Box 1. Modes of parthenogenesis in animals
Organisms can possess lineages composed of facultative parthenogens (tychoparthenogens) or obligate parthenogens. In the case of the former, eggs infrequently and spontaneously develop without fertilisation, whilst in the latter 'cloning' is the only mode of reproduction. The forms of parthenogenesis include:
Apomictic parthenogenesis (apomixis) - meiosis is suppressed and unfertilized eggs develop into offspring by mitotic cell division. Apomixis occurs in rotifers and waterfleas.
Automictic parthenogenesis (automixis) - meiosis occurs, but diploidy is restored by duplication or fusion of gametes from the mother. Automixis is found in some stick insects and weevils.
Gynogensis - sperm from males of a related species activate egg development, but the sperm nuclei do not fuse with egg nuclei. Only maternal genes are expressed in the offspring.
Hybridogenesis - the genome is transmitted both sexually and clonally. Sperm and egg nuclei fuse and genes from the father are expressed in the offspring.
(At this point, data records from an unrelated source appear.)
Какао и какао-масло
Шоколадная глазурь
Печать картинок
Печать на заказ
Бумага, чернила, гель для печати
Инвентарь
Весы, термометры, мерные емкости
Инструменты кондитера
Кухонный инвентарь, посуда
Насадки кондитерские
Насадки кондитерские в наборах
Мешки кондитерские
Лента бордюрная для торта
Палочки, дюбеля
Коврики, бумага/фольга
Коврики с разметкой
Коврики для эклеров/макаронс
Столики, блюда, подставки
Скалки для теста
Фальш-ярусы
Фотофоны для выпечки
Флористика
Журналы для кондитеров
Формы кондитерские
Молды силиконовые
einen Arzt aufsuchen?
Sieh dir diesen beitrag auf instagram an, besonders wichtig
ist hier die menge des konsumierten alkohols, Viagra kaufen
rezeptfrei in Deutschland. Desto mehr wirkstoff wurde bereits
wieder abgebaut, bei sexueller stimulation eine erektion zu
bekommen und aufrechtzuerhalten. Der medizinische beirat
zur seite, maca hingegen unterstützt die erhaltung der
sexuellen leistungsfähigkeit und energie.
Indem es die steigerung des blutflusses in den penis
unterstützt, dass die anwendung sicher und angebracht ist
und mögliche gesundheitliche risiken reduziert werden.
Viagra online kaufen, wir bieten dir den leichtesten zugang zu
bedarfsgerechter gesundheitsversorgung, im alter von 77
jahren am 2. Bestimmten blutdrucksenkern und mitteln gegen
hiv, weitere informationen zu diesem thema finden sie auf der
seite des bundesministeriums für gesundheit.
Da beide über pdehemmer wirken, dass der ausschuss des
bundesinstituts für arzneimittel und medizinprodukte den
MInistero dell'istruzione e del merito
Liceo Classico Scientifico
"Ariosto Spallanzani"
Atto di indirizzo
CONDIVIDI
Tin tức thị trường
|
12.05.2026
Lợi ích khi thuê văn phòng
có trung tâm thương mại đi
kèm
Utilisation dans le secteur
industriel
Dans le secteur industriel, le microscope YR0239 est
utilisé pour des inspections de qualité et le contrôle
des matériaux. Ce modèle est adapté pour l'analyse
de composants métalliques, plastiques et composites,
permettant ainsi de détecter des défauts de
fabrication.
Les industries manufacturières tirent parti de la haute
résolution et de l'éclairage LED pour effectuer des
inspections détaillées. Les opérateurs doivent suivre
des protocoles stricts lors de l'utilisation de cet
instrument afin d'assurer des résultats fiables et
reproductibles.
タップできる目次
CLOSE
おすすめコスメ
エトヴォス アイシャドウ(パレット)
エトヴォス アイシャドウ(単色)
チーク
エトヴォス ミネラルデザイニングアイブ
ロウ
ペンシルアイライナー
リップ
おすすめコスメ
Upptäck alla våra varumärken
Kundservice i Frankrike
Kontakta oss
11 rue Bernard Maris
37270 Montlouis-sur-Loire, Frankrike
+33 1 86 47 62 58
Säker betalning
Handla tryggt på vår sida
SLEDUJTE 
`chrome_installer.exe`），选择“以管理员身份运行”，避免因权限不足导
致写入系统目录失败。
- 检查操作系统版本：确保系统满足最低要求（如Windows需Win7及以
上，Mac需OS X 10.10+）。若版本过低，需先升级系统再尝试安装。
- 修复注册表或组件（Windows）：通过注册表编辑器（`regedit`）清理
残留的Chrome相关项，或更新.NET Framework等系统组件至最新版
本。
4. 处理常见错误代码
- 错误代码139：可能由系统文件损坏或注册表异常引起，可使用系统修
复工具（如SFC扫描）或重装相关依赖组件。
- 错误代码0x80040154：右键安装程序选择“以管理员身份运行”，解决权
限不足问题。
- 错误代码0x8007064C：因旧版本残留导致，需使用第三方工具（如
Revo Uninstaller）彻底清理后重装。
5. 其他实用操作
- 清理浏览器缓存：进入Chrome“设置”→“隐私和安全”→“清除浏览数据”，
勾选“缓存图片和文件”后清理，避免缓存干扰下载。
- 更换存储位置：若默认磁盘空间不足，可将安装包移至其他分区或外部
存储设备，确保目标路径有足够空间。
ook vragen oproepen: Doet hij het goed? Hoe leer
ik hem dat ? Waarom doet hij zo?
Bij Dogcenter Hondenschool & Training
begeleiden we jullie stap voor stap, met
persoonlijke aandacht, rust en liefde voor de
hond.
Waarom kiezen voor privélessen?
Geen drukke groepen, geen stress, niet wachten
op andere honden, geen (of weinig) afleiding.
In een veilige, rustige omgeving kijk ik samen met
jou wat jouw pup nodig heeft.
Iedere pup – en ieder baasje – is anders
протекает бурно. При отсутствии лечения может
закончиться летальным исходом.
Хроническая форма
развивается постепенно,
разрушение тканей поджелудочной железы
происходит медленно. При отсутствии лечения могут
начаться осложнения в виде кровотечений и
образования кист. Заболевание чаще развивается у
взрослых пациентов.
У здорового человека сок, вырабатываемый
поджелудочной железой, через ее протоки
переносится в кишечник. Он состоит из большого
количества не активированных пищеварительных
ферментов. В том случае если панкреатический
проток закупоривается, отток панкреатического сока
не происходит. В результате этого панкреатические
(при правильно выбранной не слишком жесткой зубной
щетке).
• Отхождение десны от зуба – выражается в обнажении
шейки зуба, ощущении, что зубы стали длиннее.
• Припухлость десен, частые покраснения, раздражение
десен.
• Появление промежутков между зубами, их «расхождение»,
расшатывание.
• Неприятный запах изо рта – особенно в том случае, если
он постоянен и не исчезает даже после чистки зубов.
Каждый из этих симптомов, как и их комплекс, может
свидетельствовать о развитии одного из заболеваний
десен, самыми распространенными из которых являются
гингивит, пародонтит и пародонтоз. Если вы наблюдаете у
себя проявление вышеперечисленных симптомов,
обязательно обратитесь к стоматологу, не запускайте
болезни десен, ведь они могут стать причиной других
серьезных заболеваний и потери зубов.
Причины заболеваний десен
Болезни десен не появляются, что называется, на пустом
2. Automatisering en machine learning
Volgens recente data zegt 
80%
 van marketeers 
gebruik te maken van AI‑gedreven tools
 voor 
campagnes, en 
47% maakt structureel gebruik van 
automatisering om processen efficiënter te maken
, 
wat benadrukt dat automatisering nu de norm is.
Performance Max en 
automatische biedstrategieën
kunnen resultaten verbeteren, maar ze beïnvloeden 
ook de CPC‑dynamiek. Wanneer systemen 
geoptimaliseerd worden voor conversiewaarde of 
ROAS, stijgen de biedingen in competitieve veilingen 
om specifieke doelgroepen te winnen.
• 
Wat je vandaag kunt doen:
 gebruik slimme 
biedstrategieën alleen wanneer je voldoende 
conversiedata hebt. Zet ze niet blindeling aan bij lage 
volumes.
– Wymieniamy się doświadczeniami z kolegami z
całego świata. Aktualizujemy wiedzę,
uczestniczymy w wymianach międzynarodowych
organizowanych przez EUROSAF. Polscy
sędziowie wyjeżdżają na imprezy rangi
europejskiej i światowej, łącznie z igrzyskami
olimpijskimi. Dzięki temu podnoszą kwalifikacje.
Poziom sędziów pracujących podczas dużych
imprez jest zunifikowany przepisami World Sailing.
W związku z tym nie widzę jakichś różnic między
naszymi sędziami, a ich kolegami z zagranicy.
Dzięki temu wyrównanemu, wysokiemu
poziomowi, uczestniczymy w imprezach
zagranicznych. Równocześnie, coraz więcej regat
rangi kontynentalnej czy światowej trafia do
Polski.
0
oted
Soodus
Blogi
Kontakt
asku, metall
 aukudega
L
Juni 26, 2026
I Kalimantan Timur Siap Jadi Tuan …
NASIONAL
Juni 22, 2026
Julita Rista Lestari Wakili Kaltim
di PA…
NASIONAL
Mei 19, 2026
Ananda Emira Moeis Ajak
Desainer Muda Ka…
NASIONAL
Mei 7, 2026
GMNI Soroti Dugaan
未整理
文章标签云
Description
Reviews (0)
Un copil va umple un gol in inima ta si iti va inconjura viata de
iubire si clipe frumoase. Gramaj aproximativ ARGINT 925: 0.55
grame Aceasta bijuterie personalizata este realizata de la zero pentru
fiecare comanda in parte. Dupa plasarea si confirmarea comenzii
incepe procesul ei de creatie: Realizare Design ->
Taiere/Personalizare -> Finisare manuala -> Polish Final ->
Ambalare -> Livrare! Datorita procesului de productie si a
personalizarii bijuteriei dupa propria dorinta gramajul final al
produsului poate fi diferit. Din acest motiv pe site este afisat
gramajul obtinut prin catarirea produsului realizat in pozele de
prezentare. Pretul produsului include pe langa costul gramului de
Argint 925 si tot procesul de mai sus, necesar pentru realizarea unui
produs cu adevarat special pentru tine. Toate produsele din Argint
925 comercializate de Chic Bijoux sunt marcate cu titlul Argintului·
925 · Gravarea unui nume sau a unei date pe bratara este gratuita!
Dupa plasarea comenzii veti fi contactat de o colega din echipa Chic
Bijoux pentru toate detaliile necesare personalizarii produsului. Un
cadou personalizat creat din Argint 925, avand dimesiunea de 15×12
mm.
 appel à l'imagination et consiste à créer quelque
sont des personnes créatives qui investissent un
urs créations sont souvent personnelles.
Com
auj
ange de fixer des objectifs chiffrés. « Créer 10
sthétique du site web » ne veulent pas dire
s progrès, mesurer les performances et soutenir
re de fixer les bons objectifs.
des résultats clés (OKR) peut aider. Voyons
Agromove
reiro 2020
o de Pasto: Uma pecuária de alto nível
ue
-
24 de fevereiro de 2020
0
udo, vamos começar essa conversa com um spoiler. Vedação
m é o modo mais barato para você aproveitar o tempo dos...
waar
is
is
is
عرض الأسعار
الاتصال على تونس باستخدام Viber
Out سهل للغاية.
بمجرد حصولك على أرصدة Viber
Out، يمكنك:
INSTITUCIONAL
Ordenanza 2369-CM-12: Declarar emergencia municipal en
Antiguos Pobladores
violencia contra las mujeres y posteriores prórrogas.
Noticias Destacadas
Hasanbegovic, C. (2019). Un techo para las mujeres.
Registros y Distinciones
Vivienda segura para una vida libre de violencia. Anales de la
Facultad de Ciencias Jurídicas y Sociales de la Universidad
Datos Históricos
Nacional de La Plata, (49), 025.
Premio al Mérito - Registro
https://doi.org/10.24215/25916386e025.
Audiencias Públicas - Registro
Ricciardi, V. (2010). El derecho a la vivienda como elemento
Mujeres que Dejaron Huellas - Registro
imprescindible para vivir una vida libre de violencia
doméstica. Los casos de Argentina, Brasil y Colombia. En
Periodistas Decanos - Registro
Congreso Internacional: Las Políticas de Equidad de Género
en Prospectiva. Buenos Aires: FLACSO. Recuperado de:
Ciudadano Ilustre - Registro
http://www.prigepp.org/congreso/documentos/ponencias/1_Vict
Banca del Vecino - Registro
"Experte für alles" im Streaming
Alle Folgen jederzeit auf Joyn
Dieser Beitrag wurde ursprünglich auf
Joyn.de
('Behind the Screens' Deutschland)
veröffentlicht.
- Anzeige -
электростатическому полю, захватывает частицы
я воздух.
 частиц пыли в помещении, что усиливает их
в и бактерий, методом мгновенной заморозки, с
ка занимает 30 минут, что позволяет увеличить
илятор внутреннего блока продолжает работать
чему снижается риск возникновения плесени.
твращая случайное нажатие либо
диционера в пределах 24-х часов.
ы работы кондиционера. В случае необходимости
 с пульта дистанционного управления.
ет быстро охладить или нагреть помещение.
When female offspring produce their own eggs, only the maternal genome is transmitted to the next generation; the father's genes are discarded. Hybridogenesis can occur in organisms that are hybrids of two species.
If unfertilized eggs develop into females, the organisms are thelytokous parthenogens. The unfertilized eggs of arrhenotokous parthenogens develop into males, as in the case of the haplodiploid insects of interest in Stouthamer et al. [1].